[Dati salvati]

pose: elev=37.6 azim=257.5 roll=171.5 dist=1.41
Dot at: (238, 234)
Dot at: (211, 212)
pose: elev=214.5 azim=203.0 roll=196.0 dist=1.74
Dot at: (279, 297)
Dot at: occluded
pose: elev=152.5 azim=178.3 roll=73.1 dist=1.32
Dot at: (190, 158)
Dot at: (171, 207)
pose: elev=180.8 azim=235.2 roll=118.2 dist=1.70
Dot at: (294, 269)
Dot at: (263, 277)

...

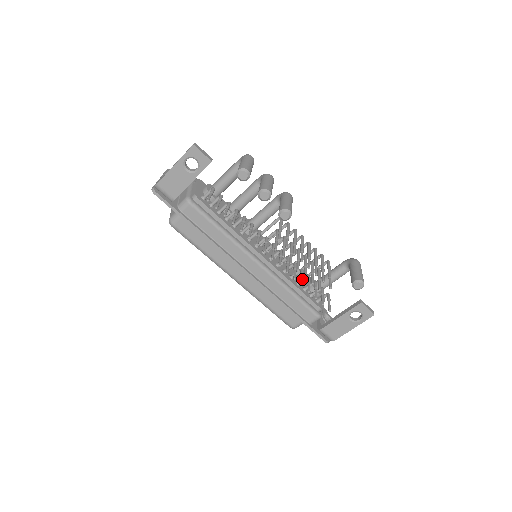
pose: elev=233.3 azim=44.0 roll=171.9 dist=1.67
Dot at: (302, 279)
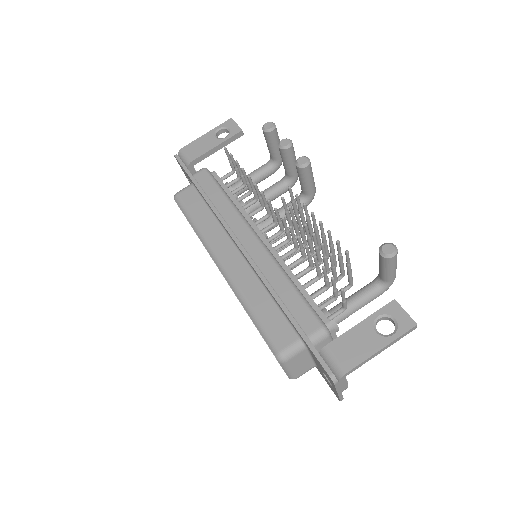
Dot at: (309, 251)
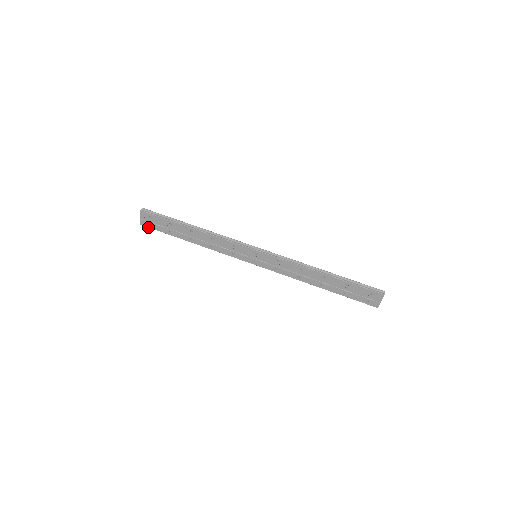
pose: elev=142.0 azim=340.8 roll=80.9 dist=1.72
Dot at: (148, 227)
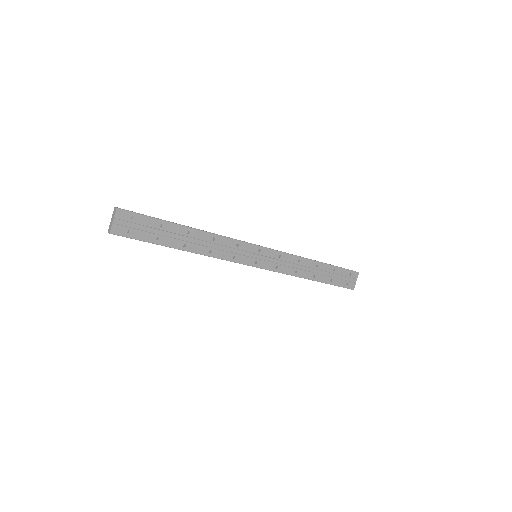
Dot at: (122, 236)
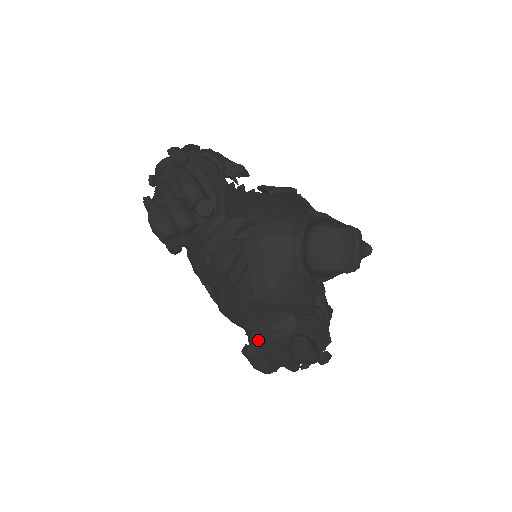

## ISTRUZIONI
Riscrivi come elenco numerato tutto ciò che va dalla riga dei dati che contiene "pose: elev=37.6 azim=257.5" giù fino alla riga che contiene "Dot at: (171, 207)", incluse entrambe. Tralascia le righe vuote.

## RISPOSTA CORRETTA
1. pose: elev=37.6 azim=257.5 roll=171.5 dist=1.41
2. Dot at: (238, 234)
3. Dot at: (211, 212)
4. pose: elev=214.5 azim=203.0 roll=196.0 dist=1.74
5. Dot at: (279, 297)
6. Dot at: occluded
7. pose: elev=152.5 azim=178.3 roll=73.1 dist=1.32
8. Dot at: (190, 158)
9. Dot at: (171, 207)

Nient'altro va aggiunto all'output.